Data extracted from a collection
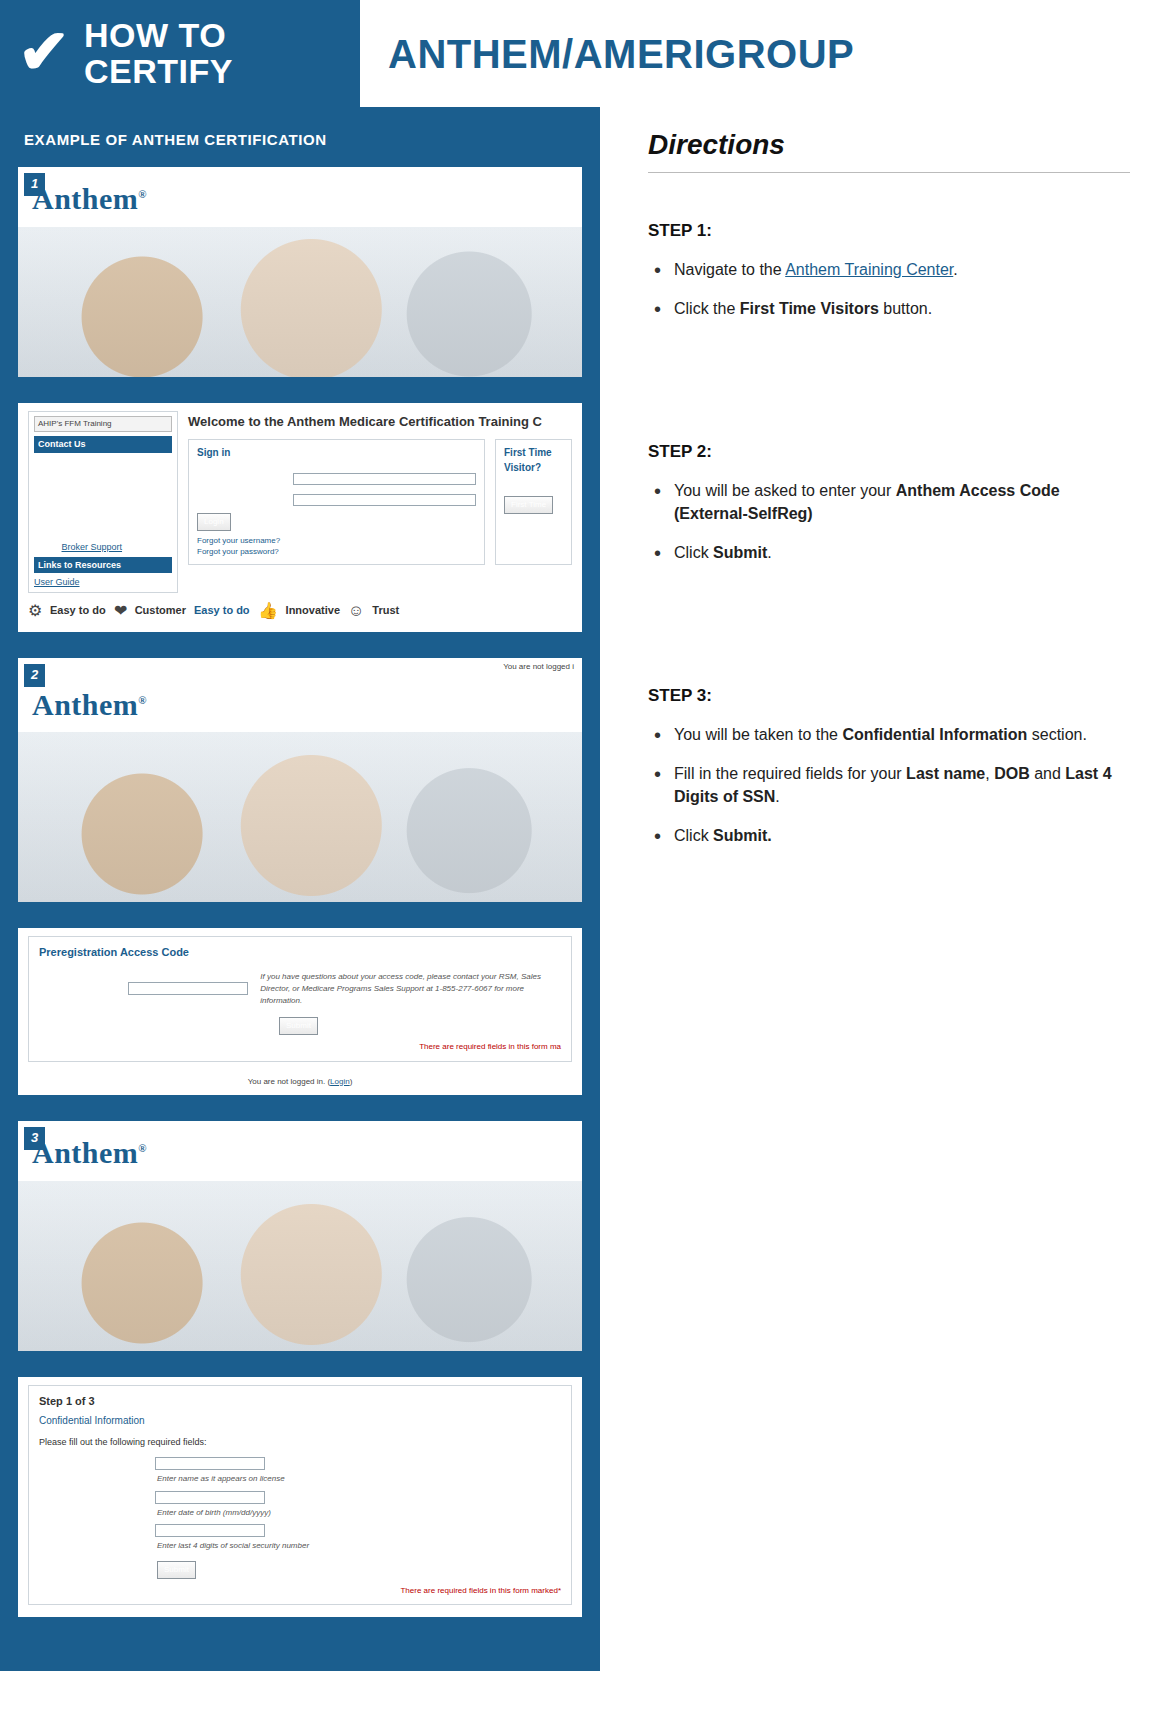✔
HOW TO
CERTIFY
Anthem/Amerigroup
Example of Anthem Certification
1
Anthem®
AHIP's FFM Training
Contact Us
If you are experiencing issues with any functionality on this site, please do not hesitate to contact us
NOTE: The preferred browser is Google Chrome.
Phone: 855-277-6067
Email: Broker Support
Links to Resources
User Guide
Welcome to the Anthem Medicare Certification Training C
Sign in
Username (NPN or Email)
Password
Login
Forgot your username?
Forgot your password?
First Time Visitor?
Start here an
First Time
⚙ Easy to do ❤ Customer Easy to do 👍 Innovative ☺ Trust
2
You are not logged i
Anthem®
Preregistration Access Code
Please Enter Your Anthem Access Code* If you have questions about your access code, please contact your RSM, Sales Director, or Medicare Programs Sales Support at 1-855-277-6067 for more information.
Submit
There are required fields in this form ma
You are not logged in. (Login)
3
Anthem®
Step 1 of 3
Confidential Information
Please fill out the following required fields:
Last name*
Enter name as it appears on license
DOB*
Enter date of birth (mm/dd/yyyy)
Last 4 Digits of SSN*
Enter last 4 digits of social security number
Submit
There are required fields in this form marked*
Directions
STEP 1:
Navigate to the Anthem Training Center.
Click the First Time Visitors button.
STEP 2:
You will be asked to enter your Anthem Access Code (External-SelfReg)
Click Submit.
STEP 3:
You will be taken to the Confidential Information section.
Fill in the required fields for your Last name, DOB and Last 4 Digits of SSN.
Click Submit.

...

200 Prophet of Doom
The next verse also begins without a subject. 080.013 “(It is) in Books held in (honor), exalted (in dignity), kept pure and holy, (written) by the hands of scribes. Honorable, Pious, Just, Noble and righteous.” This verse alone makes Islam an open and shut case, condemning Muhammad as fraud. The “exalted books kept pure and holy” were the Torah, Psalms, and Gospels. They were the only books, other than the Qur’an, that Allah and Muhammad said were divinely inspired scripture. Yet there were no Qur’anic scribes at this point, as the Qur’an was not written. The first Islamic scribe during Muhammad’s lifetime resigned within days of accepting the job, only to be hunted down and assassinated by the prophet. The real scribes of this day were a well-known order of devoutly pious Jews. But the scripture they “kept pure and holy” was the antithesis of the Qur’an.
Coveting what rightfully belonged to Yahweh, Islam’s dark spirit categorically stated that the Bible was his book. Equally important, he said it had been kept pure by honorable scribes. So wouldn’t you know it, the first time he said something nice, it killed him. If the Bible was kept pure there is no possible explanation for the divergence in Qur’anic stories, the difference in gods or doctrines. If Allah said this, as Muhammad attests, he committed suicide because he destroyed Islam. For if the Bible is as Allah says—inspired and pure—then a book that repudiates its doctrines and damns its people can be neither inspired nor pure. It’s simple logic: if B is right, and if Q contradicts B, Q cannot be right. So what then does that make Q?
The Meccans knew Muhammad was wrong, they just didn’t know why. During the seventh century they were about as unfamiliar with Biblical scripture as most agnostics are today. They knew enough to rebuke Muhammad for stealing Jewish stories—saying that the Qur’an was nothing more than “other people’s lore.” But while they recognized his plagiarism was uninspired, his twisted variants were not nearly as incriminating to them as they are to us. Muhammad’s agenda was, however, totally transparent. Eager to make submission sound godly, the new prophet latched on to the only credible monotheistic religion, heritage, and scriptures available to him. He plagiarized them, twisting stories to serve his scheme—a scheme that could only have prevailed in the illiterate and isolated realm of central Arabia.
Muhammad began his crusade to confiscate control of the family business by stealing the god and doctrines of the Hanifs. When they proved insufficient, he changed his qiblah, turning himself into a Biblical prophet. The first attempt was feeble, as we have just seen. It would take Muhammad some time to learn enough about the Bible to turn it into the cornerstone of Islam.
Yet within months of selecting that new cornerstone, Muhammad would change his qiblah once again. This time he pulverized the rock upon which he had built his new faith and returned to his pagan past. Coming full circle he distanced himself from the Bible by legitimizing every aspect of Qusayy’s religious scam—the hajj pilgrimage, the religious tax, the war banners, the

● Problem details:
In the entries above, find the line with "NOTE: The preferred browser is Google Chrome." and the line with "Preregistration Access Code", then restate word for word both of them and every line between, with nothing more.

● Worked solution:
NOTE: The preferred browser is Google Chrome.
Phone: 855-277-6067
Email: Broker Support
Links to Resources
User Guide
Welcome to the Anthem Medicare Certification Training C
Sign in
Username (NPN or Email)
Password
Login
Forgot your username?
Forgot your password?
First Time Visitor?
Start here an
First Time
⚙ Easy to do ❤ Customer Easy to do 👍 Innovative ☺ Trust
2
You are not logged i
Anthem®
Preregistration Access Code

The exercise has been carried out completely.